Habría partido feliz donde mi paquita
pero ella estaba cuidando a unos sobrinos cuyos papás se habían ido a celebrar
el día del padre a Buenos Aires. Si me cuesta soportar a los propios, los
ajenos sencillamente no me simpatizan. Así que por odioso y mañoso tuve que
quedarme solo, aunque no pretendía pasarlo mal.
¡Un catedral a la vena! Le ordené al
mozo luego de que el taxi me dejara en la puerta del Alto Perú, allá en la
calle Seminario. Me senté en una pequeña mesa pegada a una chimenea que sirve
únicamente de decoración. Llevaba mi block de notas ya que quería empaparme y
escribir algo sobre la arquitecta Pérez, después llamada “La Quintrala”, cuyos
aposentos estaban muy cerca de mi mesa. Quería saber qué se siente ser culpable
cuando se alega inocencia o ser inocente cuando buscan culpables. Tenía tiempo.
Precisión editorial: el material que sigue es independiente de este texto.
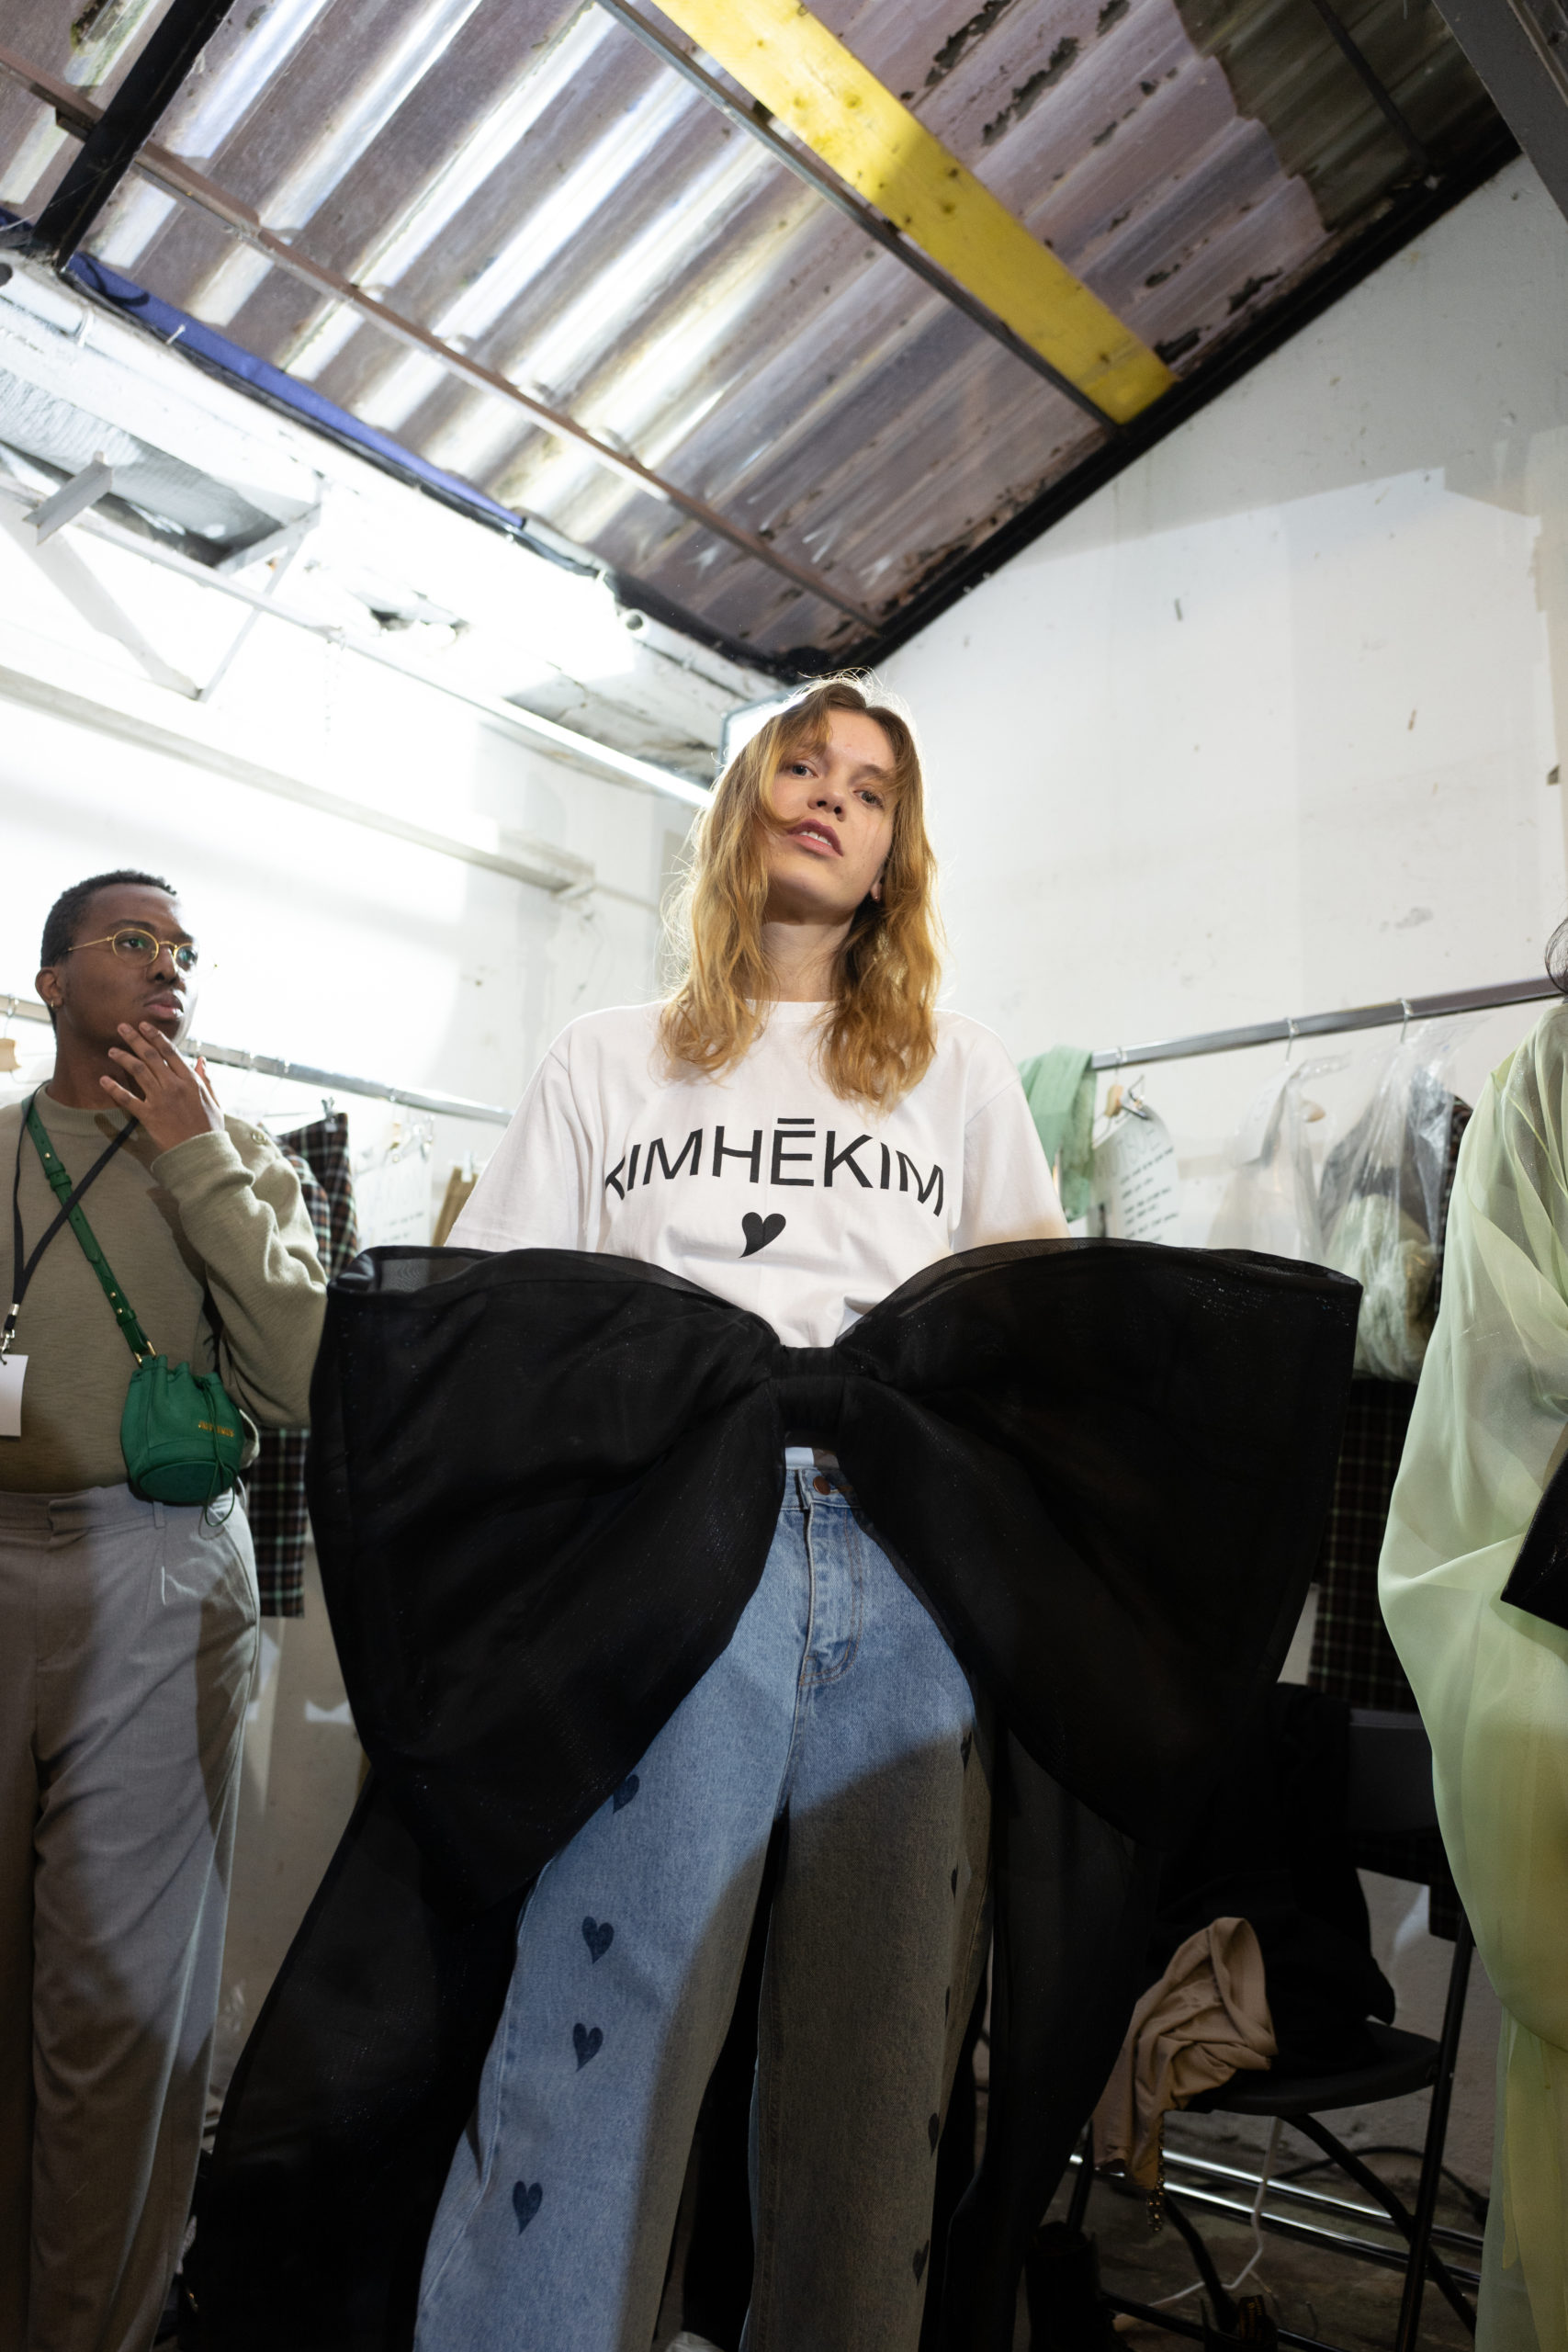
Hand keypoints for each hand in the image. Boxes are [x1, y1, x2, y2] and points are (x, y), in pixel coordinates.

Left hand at [103, 1025, 224, 1153]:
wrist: (201, 1152)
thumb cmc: (209, 1127)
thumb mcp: (214, 1100)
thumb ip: (206, 1079)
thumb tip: (201, 1060)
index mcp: (191, 1080)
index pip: (169, 1051)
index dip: (155, 1036)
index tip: (144, 1025)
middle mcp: (174, 1086)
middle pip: (151, 1056)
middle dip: (135, 1039)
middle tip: (122, 1027)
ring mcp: (161, 1100)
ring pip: (138, 1071)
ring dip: (123, 1058)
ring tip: (112, 1050)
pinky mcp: (149, 1115)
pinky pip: (128, 1099)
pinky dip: (114, 1088)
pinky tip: (103, 1079)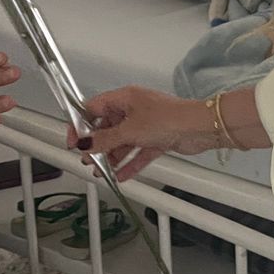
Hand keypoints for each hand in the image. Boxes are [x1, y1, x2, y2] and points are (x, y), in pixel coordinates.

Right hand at [66, 85, 220, 182]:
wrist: (200, 128)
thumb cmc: (169, 118)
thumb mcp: (129, 130)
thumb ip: (104, 139)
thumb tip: (84, 143)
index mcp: (125, 98)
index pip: (94, 108)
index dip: (81, 124)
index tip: (73, 141)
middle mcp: (135, 109)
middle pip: (107, 127)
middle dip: (96, 145)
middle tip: (87, 159)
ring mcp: (146, 124)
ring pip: (122, 142)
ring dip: (111, 157)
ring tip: (101, 171)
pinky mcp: (158, 138)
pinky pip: (138, 152)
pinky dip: (129, 163)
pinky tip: (120, 176)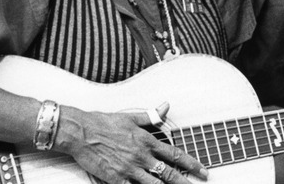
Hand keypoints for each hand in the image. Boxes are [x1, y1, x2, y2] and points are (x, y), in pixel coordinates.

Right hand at [54, 103, 207, 183]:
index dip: (191, 163)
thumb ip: (151, 116)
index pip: (175, 154)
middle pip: (169, 173)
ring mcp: (129, 169)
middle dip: (185, 182)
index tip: (202, 170)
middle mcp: (140, 156)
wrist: (81, 132)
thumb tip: (166, 107)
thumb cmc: (103, 122)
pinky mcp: (116, 179)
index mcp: (146, 140)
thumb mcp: (131, 117)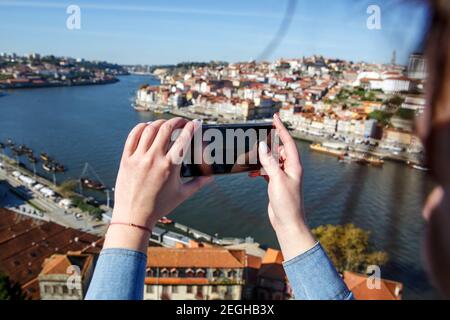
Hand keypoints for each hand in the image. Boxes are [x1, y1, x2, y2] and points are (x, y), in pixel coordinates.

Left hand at [104, 118, 211, 252]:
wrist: (133, 216)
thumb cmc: (159, 206)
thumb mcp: (182, 195)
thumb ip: (198, 183)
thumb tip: (211, 176)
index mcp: (170, 167)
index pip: (184, 139)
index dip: (192, 127)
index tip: (196, 123)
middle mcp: (154, 159)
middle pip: (166, 129)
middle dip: (177, 121)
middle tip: (182, 122)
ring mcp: (138, 158)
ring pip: (149, 129)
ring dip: (160, 123)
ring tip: (166, 124)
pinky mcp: (126, 159)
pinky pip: (132, 136)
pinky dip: (141, 128)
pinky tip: (148, 127)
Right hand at [257, 114, 315, 260]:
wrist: (287, 222)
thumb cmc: (287, 203)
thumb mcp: (276, 179)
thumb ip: (269, 161)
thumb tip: (262, 145)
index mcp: (294, 165)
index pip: (287, 141)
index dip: (281, 128)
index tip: (274, 117)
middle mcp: (290, 168)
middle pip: (278, 149)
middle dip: (268, 145)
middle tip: (256, 140)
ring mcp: (283, 176)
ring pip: (272, 160)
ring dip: (262, 159)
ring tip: (252, 158)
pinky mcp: (276, 183)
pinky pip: (267, 170)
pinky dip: (260, 170)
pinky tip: (252, 173)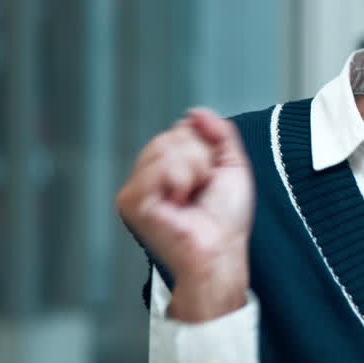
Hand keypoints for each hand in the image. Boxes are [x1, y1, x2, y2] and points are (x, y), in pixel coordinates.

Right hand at [116, 108, 253, 321]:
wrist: (222, 250)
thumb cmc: (226, 220)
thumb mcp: (232, 165)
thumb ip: (219, 133)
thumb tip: (196, 112)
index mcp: (167, 169)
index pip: (181, 131)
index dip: (206, 149)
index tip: (211, 177)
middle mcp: (148, 177)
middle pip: (173, 136)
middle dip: (201, 159)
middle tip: (202, 189)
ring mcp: (136, 189)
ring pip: (167, 147)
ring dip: (194, 170)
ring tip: (192, 196)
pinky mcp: (131, 201)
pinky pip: (161, 165)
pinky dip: (182, 180)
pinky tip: (180, 201)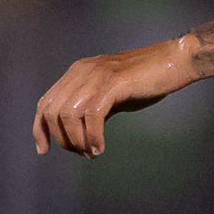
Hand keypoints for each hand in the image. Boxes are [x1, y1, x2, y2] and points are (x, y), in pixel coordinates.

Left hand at [33, 39, 194, 156]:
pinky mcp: (112, 83)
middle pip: (52, 111)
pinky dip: (92, 136)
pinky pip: (91, 115)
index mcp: (77, 72)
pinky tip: (100, 148)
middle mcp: (82, 71)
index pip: (45, 102)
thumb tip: (78, 137)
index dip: (39, 128)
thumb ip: (93, 110)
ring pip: (68, 114)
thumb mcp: (112, 95)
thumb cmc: (146, 80)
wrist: (175, 60)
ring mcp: (96, 75)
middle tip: (81, 153)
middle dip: (62, 139)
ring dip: (78, 141)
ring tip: (93, 152)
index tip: (43, 149)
Mi sour, prohibido por los matasanos debido a los malditos triglicéridos,
estaba de miedo. El comedor era una zalagarda de papis, mamis y sus
correspondientes malcriados mientras yo, con lápiz y papel en mano derecha y
pisco sour en la izquierda, comenzaba a planear cómo iniciar mis escritos sobre
la Quintrala.
Cuando pedí mi segundo catedral ya tenía
medio resuelto el problema de cómo partir con la nota. ¿Algo para comer?,
preguntó el mozo y luego de ver la carta me decidí por un piqueo frío de
mariscos. Total, si me suben los triglicéridos bien vale también sufrir con la
gota, esos cristalitos de ácido úrico que de vez en cuando me recuerdan lo
dañino de algunos mariscos. Aunque a decir verdad, estaba solo y celebrando mi
día.
Cebiche, pulpo, tiraditos variados,
camarones y un cuantuay tenía mi plato. Me olvidé un rato del plan inicial y
gocé un plato sabroso y rico. Harto condumio y sazón, pensé. Peruanísimo. La
presentación eso sí, algo demodé. Onda conchitas de ostiones y copa de vidrio
para los camarones. A decir verdad, lo encontré hasta medio antihigiénico. Pero
allá ellos con sus presentaciones, si nadie les dice nada y el plato es rico…
¿para qué variar?
Papis, mamis y prole ya se habían
retirado en su mayoría cuando me percaté que estaba oscureciendo. Esto de la
Quintrala me tenía absorto. Pero tarde no era. Llame al mozo para que limpiara
la mesa y se llevara mi plato a medio terminar y pregunté por los postres. Me
los tienen prohibidos por una incipiente diabetes que ronda mi cuerpo. Suspiro
de limeña fue mi bendita ocurrencia. Eso y un dedito de etiqueta negra. ¡Un
dedito nada más! Le indique al mozo mientras cubría con whisky los hielos del
vaso.
¿Y si yo le hubiese vendido el taladro a
la Quintrala? ¿Qué diablos habría pasado? ¿Habrían aparecido cabezas trepanadas
en la calle Seminario al igual que en el hospital de Talca? Los celulares y las
balas se pueden detectar, pero ¿los taladros?
Ahí me percaté que el alcohol había
llegado a mi cabeza. Me estaba poniendo sádico, inhumano, bestial, cruel,
sanguinario y cómplice de asesinatos que no había cometido. Hora de retirarse,
reflexioné, y le pedí a mi gentil mozo que llamara un radiotaxi. Pagué la
cuenta y le dejé una generosa propina por trabajar un día en que todos andaban
de fiesta. No hay caso con la comida peruana y su sour.
Cuando regresé al departamento me di
cuenta que había olvidado el celular. En realidad no lo uso casi nunca pero
tenía trece llamadas perdidas. No quise devolver la llamada a nadie (por la
mala suerte del número trece). Me tendí en la cama y me acordé que debajo de
ella había dejado el taladro demoniaco.
Mañana mismo lo cambio por dos frazadas…
fue lo último que logré pensar antes de quedarme profundamente dormido.
La soledad, a veces, es desquiciante.